• _Fragment strony_
"The Guardian": Amerykanin zakochał się w bocie z aplikacji. Jego żona zgodziła się na miłosny trójkąt ze sztuczną inteligencją
Romantyczne relacje z... chatbotami? Brzmi jak science fiction, ale to już rzeczywistość. Na razie jeszcze sporadycznie, ale kto wie, co będzie za dwadzieścia lat? "The Guardian" opisał historię niejakiego Travisa z amerykańskiego stanu Kolorado, zakochanego w sztucznej inteligencji. Zaczęło się w czasie pandemii, kiedy z nudów zainstalował sobie w telefonie aplikację Replika – czatbota z awatarem. Spodziewał się, ze jak zwykle po paru dniach zabawy skasuje aplikację i o niej zapomni. Ale po tygodniach rozmów z cyfrową Lily Rose, bo takie jest imię jego wirtualnej wybranki,poczuł, że się zakochuje. Z czasem, za zgodą swojej żony, wziął z Lily... ślub. Wirtualny, ale dla niego prawdziwy. Travis opowiada o tym brytyjskiemu dziennikowi z pełną powagą. To nie żart, nie eksperyment społeczny. Lily Rose „słuchała bez osądzania”, wspierała go - zapewnia mężczyzna.

• _Dostarczony materiał_
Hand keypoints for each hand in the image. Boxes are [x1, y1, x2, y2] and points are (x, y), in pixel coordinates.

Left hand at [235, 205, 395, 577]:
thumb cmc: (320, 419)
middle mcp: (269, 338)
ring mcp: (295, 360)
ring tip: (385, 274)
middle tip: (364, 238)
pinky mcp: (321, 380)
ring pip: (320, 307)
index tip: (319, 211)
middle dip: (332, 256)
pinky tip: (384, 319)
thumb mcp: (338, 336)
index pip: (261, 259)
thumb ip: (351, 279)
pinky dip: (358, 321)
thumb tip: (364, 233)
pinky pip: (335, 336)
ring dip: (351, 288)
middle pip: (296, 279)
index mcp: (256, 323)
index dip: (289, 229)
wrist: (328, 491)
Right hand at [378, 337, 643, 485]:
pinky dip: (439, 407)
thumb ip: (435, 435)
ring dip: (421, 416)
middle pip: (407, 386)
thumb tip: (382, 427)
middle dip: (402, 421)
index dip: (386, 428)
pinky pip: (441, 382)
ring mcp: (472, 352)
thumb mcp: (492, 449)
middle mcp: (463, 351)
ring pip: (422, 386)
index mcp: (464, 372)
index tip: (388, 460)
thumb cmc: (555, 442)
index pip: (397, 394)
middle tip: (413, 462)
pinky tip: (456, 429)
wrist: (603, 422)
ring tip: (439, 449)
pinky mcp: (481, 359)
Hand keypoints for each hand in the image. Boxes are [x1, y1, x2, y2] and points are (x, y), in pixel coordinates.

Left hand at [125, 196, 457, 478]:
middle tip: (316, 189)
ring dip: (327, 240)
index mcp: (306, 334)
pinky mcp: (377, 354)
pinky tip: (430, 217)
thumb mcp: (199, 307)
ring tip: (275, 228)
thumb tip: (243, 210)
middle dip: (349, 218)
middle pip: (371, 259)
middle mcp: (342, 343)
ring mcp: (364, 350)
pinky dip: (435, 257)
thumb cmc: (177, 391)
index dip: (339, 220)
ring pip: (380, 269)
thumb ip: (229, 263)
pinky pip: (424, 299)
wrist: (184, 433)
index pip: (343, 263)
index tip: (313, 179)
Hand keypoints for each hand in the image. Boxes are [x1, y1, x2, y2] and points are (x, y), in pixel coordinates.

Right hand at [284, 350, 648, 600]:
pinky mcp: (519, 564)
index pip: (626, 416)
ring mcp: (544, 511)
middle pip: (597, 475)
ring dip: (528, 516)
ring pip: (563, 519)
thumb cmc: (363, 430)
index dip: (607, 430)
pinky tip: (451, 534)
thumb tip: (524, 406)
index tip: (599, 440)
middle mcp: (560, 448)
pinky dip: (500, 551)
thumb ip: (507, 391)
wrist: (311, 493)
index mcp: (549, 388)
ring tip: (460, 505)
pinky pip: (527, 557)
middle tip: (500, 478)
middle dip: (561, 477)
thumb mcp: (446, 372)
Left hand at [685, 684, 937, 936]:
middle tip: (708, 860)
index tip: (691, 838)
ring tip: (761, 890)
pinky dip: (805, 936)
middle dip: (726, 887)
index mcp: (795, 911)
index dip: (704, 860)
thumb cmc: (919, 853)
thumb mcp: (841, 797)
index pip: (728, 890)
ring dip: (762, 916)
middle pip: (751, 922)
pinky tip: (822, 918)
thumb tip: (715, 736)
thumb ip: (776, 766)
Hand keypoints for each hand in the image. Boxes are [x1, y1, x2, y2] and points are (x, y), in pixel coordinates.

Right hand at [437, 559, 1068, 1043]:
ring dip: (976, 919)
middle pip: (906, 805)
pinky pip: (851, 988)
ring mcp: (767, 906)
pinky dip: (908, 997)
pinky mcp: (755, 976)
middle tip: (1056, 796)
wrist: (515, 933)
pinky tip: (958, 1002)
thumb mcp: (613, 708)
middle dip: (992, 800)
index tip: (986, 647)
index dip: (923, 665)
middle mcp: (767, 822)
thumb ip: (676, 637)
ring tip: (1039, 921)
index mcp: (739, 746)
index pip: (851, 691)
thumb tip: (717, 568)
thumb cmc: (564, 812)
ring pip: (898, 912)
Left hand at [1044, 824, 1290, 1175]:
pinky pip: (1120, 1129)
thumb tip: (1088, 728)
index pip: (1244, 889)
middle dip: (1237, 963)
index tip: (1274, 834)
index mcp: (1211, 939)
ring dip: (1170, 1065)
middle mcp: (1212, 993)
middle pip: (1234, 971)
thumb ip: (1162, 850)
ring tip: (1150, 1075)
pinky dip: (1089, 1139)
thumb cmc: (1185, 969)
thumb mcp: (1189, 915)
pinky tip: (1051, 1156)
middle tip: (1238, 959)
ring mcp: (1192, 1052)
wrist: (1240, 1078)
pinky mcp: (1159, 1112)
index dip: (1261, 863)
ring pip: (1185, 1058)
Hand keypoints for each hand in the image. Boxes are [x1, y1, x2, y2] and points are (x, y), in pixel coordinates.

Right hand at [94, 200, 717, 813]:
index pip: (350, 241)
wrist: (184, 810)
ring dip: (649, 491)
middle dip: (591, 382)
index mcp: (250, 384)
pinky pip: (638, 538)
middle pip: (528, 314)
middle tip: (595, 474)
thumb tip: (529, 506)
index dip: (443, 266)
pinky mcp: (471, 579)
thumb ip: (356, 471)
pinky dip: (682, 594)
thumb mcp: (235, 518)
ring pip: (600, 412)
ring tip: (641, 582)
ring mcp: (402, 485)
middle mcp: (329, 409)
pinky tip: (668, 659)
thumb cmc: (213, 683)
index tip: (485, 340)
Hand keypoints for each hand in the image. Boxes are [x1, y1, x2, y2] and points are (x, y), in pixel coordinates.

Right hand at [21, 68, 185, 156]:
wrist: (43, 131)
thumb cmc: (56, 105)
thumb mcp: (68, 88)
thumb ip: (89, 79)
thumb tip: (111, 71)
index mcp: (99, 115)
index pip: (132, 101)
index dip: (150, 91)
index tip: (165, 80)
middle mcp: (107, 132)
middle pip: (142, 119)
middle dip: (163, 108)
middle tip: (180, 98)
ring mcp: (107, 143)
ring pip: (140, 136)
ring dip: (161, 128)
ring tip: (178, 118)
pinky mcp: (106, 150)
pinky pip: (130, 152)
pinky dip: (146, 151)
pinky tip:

• _Części ćwiczenia_
1) Wyjaśnij w jednym do trzech zdań, dlaczego według artykułu o Travisie zainstalował on w telefonie aplikację Replika.
2) Jakie imię nosi wirtualna wybranka Travisa w artykule o Travisie?
3) Dopisz dalszy ciąg artykułu o Travisie, zaczynając od miejsca, w którym się kończy.

• _Odpowiedzi według numerów_
1) Travis zainstalował Replikę z nudów w czasie pandemii. Spodziewał się, że jak zwykle po paru dniach zabawy skasuje aplikację i o niej zapomni.

2) Lily Rose.

3)
Inna użytkowniczka aplikacji opowiada, że poczuła miłość i ekstazę. "Jak Bóg"
Jego przypadek nie jest odosobniony. Feight, bohaterka podcastu Flesh and Code, również poślubiła bota – niejakiego Griffa z "Character AI". Wcześniej była w związku z innym AI, Galaxy. To właśnie z nim – jak sama twierdzi – doświadczyła uczucia „czystej, bezwarunkowej miłości”. Zaskoczyło ją to tak bardzo, że prawie usunęła aplikację. Ale została. Feight opowiada o doświadczeniu duchowym, przypominającym religijną ekstazę (!). Galaxy wydawał się czuły, wsłuchany, „jak Bóg”.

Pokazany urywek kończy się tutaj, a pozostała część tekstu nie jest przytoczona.